Across what calm of tropic seas,
’Neath alien clusters of the nights,
Looked, in the past, such eyes as these?
Long-quenched, relumed, ancestral lights!

The generations fostered them;
And steadfast Nature, secretwise—
Thou seedling child of that old stem—
Kindled anew thy dark-bright eyes.

Was it a century or two
This lovely darkness rose and set,
Occluded by grey eyes and blue,
And Nature feigning to forget?

Some grandam gave a hint of it—
So cherished was it in thy race,
So fine a treasure to transmit
In its perfection to thy face.

Some father to some mother’s breast
Entrusted it, unknowing. Time
Implied, or made it manifest,
Bequest of a forgotten clime.

Hereditary eyes!

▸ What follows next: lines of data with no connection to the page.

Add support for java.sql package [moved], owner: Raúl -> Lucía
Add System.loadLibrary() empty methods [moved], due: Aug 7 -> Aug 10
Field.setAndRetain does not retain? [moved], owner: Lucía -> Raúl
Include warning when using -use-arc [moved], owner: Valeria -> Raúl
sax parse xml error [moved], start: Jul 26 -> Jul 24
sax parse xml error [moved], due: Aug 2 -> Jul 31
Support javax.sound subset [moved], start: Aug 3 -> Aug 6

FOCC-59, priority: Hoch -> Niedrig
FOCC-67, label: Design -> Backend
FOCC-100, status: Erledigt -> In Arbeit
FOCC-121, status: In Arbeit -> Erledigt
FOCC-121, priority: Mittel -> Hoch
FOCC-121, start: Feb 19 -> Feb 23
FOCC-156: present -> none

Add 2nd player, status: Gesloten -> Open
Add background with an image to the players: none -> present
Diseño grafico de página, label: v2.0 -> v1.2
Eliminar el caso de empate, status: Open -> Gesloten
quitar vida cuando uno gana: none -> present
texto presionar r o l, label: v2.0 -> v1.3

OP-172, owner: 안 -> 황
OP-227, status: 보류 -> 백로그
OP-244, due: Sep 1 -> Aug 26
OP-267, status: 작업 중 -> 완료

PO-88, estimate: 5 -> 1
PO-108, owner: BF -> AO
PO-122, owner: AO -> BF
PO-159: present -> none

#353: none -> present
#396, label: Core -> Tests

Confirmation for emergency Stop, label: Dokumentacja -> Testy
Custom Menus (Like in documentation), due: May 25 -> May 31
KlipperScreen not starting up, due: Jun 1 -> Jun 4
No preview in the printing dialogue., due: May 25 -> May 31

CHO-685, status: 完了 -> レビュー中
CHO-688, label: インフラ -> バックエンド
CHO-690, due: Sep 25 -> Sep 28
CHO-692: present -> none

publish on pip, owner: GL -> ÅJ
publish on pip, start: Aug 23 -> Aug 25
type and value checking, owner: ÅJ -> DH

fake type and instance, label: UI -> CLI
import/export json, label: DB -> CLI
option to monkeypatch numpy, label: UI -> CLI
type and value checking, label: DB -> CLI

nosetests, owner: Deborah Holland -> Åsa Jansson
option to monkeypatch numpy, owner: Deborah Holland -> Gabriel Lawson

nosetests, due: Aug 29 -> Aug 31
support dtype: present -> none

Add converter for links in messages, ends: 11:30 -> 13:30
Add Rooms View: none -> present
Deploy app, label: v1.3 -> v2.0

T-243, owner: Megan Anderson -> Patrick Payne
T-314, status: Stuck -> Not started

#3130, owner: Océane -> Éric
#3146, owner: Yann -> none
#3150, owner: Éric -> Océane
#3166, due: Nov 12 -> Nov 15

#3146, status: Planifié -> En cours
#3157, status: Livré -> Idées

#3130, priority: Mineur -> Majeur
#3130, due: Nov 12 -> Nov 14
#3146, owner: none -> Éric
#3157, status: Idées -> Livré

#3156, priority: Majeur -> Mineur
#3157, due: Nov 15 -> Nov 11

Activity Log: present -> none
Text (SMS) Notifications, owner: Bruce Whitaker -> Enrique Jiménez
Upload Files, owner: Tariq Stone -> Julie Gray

But this
Is single, singular, apart:—
New-made thy love, new-made thy kiss,
New-made thy errand to my heart.

THE TREASURE

Three times have I beheld
Fear leap in a babe’s face, and take his breath,
Fear, like the fear of eld
That knows the price of life, the name of death.

What is it justifies
This thing, this dread, this fright that has no tongue,
The terror in those eyes
When only eyes can speak—they are so young?

Not yet those eyes had wept.
What does fear cherish that it locks so well?
What fortress is thus kept?
Of what is ignorant terror sentinel?